Port Angeles staff endorses another Internet contract with CPI

PORT ANGELES — City staff members are recommending that Capacity Provisioning Inc. get another seven-year contract to provide its fiber-optic network.

The Port Angeles company is offering City Hall a 10 percent reduction in monthly connection charges and beats a competing proposal from Wave Broadband, according to a city staff memo in the Utility Advisory Committee’s agenda packet released Friday.

Port Angeles city staff members are recommending that the City Council approve the contract, which will be discussed at the advisory committee’s Tuesday meeting. The contract is scheduled to come before the council March 18.

Details on the proposal from Wave Broadband, which is based in Seattle but has a Port Angeles office, weren’t immediately available.

Staff reviewed both proposals last month and negotiated a draft contract with CPI.

Exceptionally affordable

Staff members recently have said that CPI’s current contract, which expires in September, was already exceptionally affordable.

A cost assessment provided to the city by its consultant, Columbia Telecommunications Corp., lists comparable services through Qwest costing about 10 times more in Seattle and Tacoma, according to the memo.

The memo lists Qwest as charging $1,775 per month per connection for a 100-megabit-per-second network per month while most connections in the city’s current contract cost $172 per month.

Certain connections for city utilities pay less or more, such as light operations, which pays $485 per month.

The network provides high-speed Internet access and connects computers at city-owned facilities at a speed of 100 Mbps, which allows large documents to be accessed nearly instantly by city employees at any office, according to city staff and CPI.

The 100-Mbps rate is also used for videoconferencing, utility and sewage overflow monitoring, surveillance and radio communications, according to the city.

The city pays a charge for each of its 35 network connections. Last month, its total bill was $5,679.

Connections include city buildings and other facilities, such as individual pump stations.

One connection was questioned at the Tuesday City Council meeting when Council member Cherie Kidd asked why the city is paying for the Museum at the Carnegie to be connected when the building doesn’t have a computer.

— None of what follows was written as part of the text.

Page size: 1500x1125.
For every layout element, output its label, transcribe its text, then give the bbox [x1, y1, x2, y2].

The building was included in the original 2002 contract because it was unknown how the building would be used after it was renovated, according to city staff.

The Clallam County Historical Society, which has operated the museum from the building since October 2004, was unaware of the connection until last week.

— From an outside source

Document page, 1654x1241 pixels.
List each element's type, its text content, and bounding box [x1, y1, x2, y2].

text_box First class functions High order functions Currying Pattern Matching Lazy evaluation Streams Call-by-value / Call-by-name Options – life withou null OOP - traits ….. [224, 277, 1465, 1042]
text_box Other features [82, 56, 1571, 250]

Craig Johnson, CPI partner, said not having the building connected to the network would have reduced the city’s total monthly bill to CPI.

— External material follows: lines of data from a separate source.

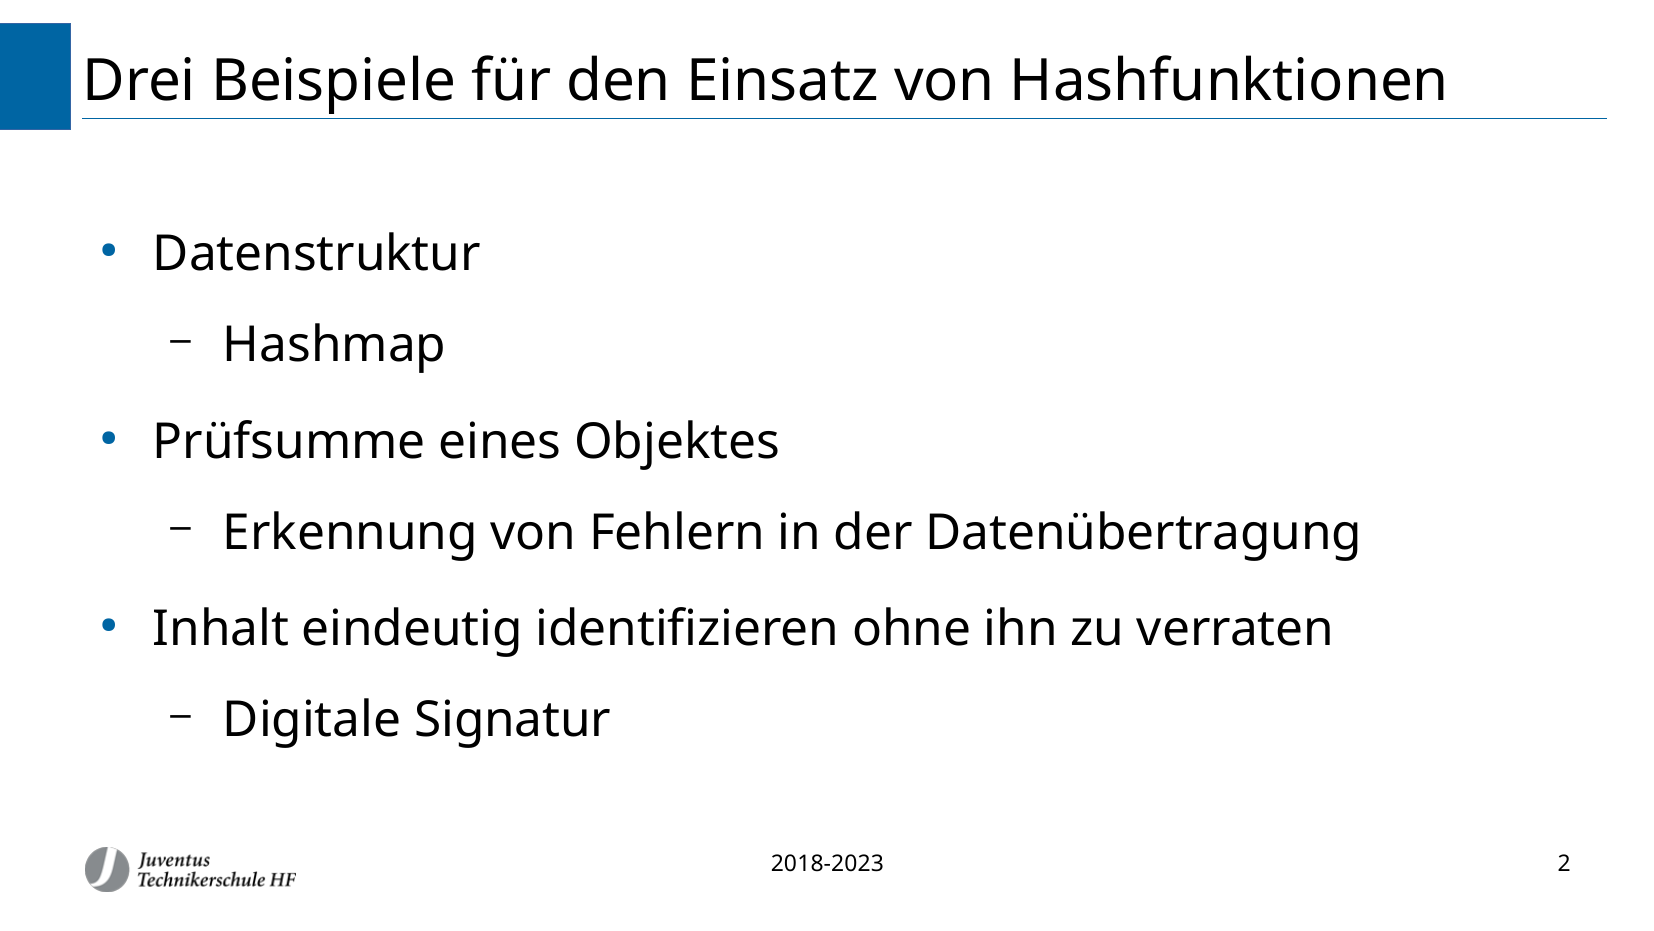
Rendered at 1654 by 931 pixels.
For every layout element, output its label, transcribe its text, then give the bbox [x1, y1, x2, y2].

list Datenstruktur Hashmap Prüfsumme eines Objektes Erkennung von Fehlern in der Datenübertragung Inhalt eindeutig identifizieren ohne ihn zu verraten Digitale Signatur [82, 217, 1571, 758]
title Drei Beispiele für den Einsatz von Hashfunktionen [82, 37, 1571, 119]
picture [85, 847, 296, 892]
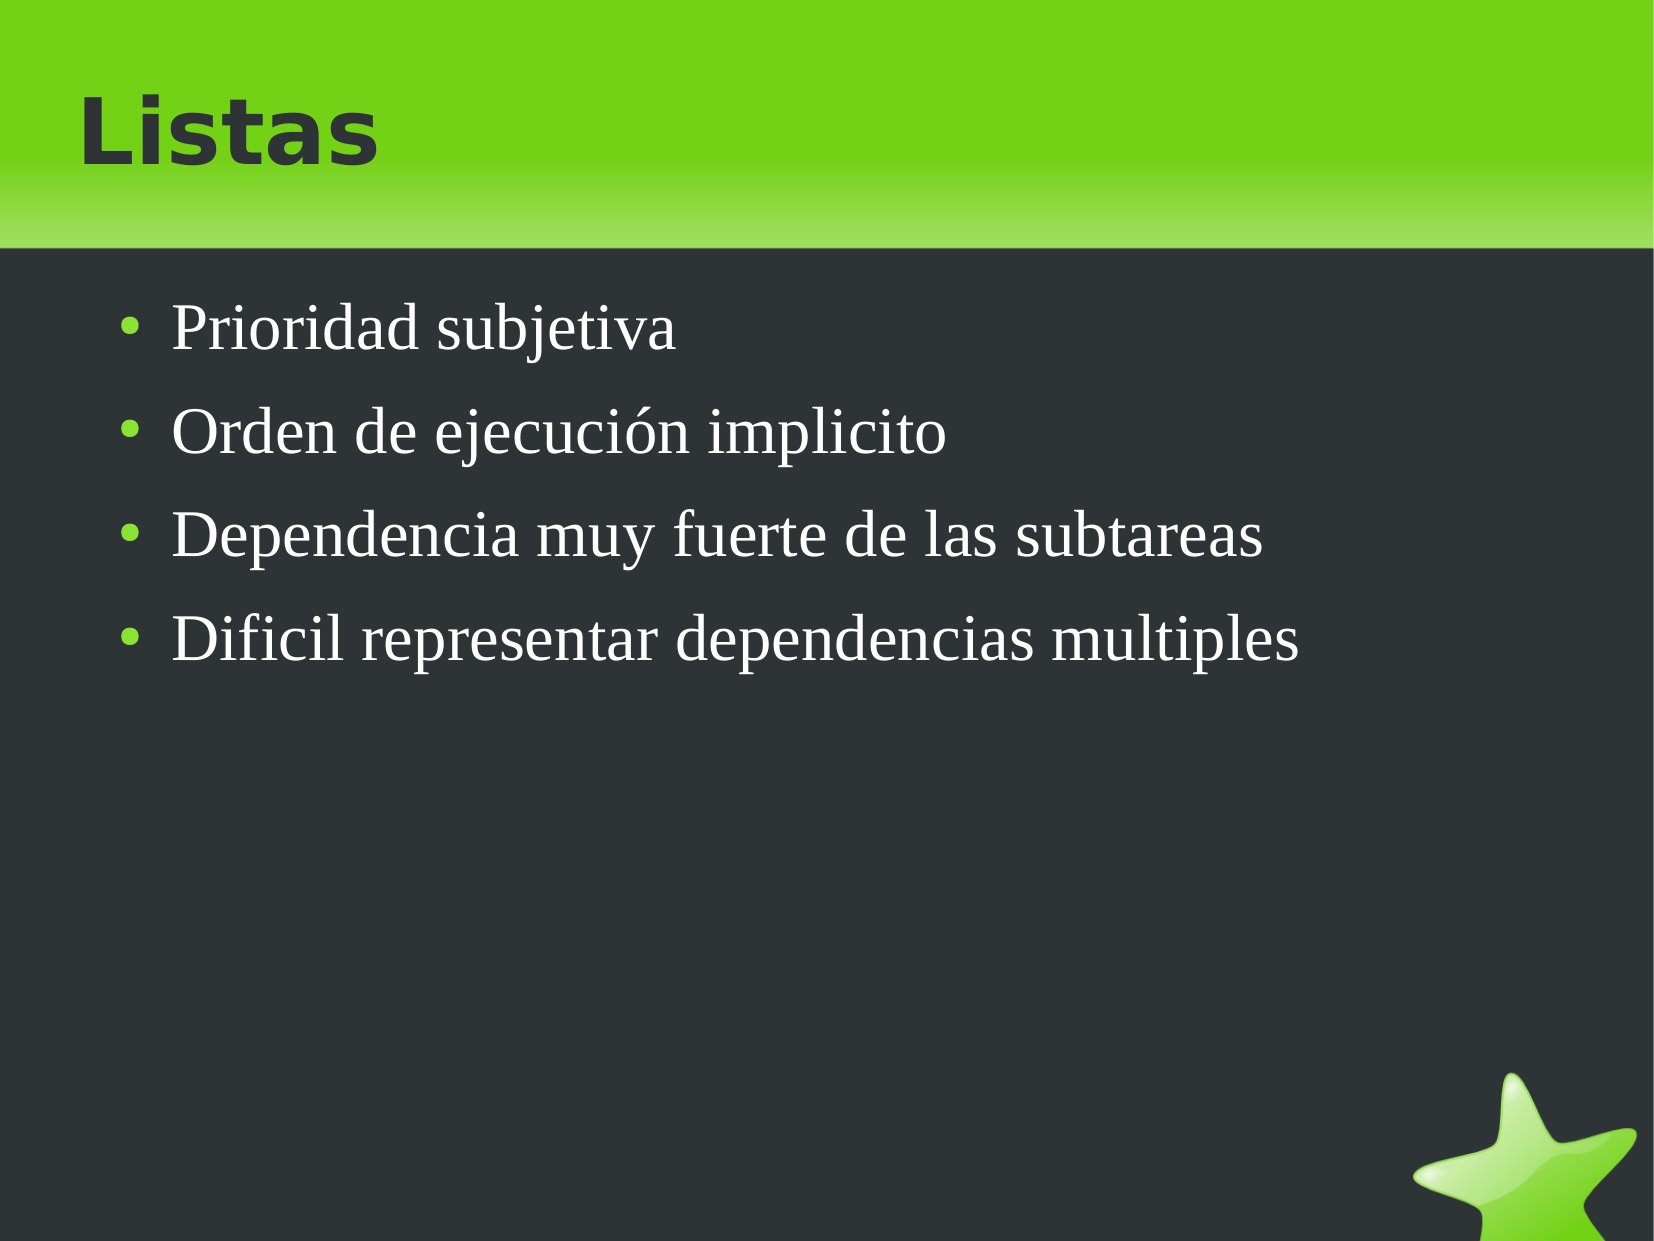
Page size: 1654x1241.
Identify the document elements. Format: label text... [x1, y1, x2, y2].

picture [0, 0, 1654, 1241]
list Prioridad subjetiva Orden de ejecución implicito Dependencia muy fuerte de las subtareas Dificil representar dependencias multiples [82, 290, 1571, 1109]
title Listas [76, 29, 1565, 237]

But he said on Saturday that he couldn’t say if it would merely reduce the bill by $172, which is the monthly charge for that city-owned building to be connected to the network, because the city was given a discount based on how many connections were included in the contract.

The city has paid $14,792 for that connection since the network went live in January 2003.

Competitive environment

Johnson said CPI offered the city a 10 percent reduction in connection charges because it knew it was facing competition.

“It’s competitive out there . . . it’s just what we felt,” he said. “You just never know when you do a bid where everyone else is going to be.”

Based on the city’s monthly payment for February, it would pay about $5,111 per month, including taxes, for the connections under the proposed contract. Johnson said CPI can charge less than other companies like Qwest because its three partners — Bob Jensen, Bill Roberds — and himself, do a lot of the nonmanagement work themselves.

That includes placing the fiber wires on city-owned utility poles.

“When I say ourselves, I mean, literally, we worked for a solid year after work and weekends, kept regular jobs, went out on the trucks and we were just busting our butts,” he said.

Johnson said the city didn’t give the company any financial breaks with installing the fiber network. He said it pays the same rate as any other company to use the poles.

“There’s no favoritism there,” he said.